Arm's Project Trillium Offers Scalable, Machine Learning Compute Platform

Arm today announced Project Trillium, a suite of Arm IP including new scalable processors that will deliver machine learning (ML) and neural network (NN) functionality.

The current technologies are focused on the mobile market and will enable a new class of ML-equipped devices with advanced compute capabilities, including object detection.

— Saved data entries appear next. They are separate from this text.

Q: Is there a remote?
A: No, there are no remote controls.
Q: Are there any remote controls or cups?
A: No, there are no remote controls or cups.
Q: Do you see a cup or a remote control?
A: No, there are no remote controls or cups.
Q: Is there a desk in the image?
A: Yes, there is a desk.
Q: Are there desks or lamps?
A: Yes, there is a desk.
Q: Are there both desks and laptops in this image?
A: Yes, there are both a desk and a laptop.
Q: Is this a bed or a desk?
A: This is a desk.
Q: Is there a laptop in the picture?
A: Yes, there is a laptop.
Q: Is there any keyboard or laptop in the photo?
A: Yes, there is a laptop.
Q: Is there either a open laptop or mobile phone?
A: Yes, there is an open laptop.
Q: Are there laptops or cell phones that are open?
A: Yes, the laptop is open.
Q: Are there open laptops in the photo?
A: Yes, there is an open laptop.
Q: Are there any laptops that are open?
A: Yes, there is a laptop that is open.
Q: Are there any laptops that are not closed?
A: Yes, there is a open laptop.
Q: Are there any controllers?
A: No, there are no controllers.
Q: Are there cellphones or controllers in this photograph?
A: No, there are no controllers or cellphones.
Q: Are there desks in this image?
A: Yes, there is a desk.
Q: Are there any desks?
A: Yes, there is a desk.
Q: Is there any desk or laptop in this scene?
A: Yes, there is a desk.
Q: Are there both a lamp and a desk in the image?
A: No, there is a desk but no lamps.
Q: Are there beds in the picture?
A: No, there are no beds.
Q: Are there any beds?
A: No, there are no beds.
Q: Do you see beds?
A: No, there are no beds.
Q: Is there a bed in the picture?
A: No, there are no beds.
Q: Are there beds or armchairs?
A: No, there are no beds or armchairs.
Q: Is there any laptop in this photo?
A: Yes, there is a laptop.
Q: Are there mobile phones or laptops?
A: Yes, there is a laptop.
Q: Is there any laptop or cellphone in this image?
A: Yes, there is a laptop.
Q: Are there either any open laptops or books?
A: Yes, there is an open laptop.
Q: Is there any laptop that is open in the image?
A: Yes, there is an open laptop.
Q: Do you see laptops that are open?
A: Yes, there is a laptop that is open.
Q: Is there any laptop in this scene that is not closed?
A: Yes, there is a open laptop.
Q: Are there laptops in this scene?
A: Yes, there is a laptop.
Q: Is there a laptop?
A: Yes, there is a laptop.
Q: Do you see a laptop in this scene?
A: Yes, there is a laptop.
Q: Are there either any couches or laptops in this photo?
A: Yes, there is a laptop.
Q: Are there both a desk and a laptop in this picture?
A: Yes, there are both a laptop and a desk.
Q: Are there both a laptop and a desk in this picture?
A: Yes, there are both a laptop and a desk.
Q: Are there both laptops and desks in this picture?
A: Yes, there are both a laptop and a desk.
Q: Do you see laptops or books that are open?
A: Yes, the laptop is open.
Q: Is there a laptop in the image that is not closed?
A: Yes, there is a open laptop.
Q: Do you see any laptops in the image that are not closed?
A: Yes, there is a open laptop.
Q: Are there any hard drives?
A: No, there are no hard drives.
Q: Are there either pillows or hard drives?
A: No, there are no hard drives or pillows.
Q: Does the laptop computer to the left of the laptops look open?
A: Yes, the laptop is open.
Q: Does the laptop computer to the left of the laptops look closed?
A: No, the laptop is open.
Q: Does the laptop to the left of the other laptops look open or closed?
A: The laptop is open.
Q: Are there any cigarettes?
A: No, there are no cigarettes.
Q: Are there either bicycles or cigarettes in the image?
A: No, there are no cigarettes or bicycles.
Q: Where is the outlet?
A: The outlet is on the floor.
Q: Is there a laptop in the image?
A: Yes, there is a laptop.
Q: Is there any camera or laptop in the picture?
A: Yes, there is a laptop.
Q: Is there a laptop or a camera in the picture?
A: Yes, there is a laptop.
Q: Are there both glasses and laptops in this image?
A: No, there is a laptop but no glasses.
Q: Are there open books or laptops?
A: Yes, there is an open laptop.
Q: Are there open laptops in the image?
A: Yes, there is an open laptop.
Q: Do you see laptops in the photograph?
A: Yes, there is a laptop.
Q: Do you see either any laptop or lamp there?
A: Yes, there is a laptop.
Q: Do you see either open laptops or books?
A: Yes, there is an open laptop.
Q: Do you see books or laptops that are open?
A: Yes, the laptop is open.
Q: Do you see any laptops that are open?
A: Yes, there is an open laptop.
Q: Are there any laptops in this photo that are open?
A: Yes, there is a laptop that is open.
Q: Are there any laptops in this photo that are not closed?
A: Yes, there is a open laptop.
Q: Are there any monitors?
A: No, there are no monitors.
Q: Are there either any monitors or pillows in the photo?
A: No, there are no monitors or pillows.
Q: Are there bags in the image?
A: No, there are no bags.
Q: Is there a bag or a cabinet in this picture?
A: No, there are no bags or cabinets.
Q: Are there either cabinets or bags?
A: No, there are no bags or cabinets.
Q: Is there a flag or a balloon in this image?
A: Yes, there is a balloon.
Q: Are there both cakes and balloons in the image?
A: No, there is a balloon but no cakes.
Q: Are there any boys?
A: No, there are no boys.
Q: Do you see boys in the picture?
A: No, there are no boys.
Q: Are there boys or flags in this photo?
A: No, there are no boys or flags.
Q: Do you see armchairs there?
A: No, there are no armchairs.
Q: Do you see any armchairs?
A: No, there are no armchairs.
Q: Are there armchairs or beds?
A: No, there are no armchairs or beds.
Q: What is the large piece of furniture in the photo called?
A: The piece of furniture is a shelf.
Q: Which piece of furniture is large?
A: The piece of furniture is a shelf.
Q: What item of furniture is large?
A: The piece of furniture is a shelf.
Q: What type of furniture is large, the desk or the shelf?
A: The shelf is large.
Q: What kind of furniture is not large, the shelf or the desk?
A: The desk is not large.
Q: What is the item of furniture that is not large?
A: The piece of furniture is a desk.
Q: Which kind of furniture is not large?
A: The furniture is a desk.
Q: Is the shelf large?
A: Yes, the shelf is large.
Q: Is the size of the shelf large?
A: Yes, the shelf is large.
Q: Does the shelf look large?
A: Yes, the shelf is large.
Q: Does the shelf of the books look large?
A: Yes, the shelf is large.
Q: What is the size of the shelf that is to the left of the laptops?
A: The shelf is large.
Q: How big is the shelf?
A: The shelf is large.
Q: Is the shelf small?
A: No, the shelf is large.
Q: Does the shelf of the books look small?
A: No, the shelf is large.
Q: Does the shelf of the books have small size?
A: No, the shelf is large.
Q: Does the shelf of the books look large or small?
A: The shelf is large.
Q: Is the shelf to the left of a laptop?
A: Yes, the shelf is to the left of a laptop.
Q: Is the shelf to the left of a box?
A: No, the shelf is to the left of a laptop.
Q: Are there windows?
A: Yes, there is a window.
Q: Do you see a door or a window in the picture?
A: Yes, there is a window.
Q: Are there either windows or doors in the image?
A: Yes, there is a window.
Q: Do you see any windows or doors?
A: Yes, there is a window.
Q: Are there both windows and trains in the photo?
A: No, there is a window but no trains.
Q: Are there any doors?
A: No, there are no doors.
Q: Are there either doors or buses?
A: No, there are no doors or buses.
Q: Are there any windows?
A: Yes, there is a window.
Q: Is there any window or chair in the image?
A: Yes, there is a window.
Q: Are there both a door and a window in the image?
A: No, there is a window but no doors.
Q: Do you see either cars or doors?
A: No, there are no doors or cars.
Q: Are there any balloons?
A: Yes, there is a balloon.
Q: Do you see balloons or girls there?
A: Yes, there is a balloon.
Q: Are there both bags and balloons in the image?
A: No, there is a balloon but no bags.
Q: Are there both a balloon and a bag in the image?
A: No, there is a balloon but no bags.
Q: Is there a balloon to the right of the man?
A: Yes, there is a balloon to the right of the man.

"The rapid acceleration of artificial intelligence into edge devices is placing increased requirements for innovation to address compute while maintaining a power efficient footprint. To meet this demand, Arm is announcing its new ML platform, Project Trillium," said Rene Haas, president, IP Products Group, Arm. "New devices will require the high-performance ML and AI capabilities these new processors deliver. Combined with the high degree of flexibility and scalability that our platform provides, our partners can push the boundaries of what will be possible across a broad range of devices."

While the initial launch focuses on mobile processors, future Arm ML products will deliver the ability to move up or down the performance curve - from sensors and smart speakers, to mobile, home entertainment, and beyond.

Project Trillium completes the Arm Heterogenous ML compute platform with the Arm ML processor, the second-generation Arm Object Detection (OD) processor and open-source Arm NN software.

Arm's new ML and object detection processors provide a massive efficiency uplift from standalone CPUs, GPUs and accelerators, but they also exceed traditional programmable logic from DSPs.

The Arm ML processor delivers more than 4.6 trillion operations per second (TOPs) with a further uplift of 2x-4x in effective throughput in real-world uses through intelligent data management. It also offers great performance in thermal and cost-constrained environments with an efficiency of over three trillion operations per second per watt (TOPs/W). This means devices using the Arm ML processor will be able to perform ML independent of the cloud. That's vital for products such as dive masks but also important for any device, such as an autonomous vehicle, that cannot rely on a stable internet connection.

Arm Machine Learning processor is targeting mobile and adjacent markets. Additional programmable layer engines support the execution of non-convolution layers, and the implementation of selected primitives and operators, along with future algorithm generation. A network control unit manages the overall execution and traversal of the network and the DMA moves data in and out of the main memory. Onboard memory allows central storage for weights and feature maps, thus reducing traffic to the external memory and, therefore, power.

The Arm OD processor has been designed to efficiently identify people and other objects with virtually unlimited objects per frame. The second generation of the Arm Object Detection processor has been designed fo ruse in a new generation of smart cameras and other vision-based devices.

With a fixed-function computer vision pipeline, the Object Detection processor continuously scans every frame and provides a list of detected objects, along with their location within the scene.

The processor's people model allows you to detect not only whole human forms, but also faces, heads and shoulders, and even determine the direction each person is facing. It can object size from 50x60 pixels to full screen. In addition, detailed metadata allow even more information to be extracted from each frame.

It supports real-time detection with Full HD processing at 60 frames per second and up to 80x the performance of a traditional DSP. It can be combined with CPUs, GPUs or the Arm Machine Learning processor for additional local processing, reducing overall compute requirement.

In combination, the Arm ML and OD processors perform even better, delivering a high-performance, power-efficient people detection and recognition solution. This means that users will be able to enjoy high-resolution, real-time, detailed face recognition on their smart devices delivered in a battery-friendly way.

Arm NN software, when used alongside the Arm Compute Library and CMSIS-NN, is optimized for NNs and bridges the gap between NN frameworks such as TensorFlow, Caffe, and Android NN and the full range of Arm Cortex CPUs, Arm Mali GPUs, and ML processors.

Arm NN enables translation of existing neural network frameworks, allowing them to run efficiently - without modification - across Arm Cortex CPUs and Arm Mali GPUs. The software includes support for the Arm machine learning processor; for Cortex-A CPUs and Mali GPUs via the Compute Library; and for Cortex-M CPUs via CMSIS-NN.

The new suite of Arm ML IP will be available for early preview in April of this year, with general availability in mid-2018.

In two weeks, during the Mobile World Congress 2018, Arm will showcase early implementations in the form of the Arm Object Detection processor in products such as IP security and smart cameras.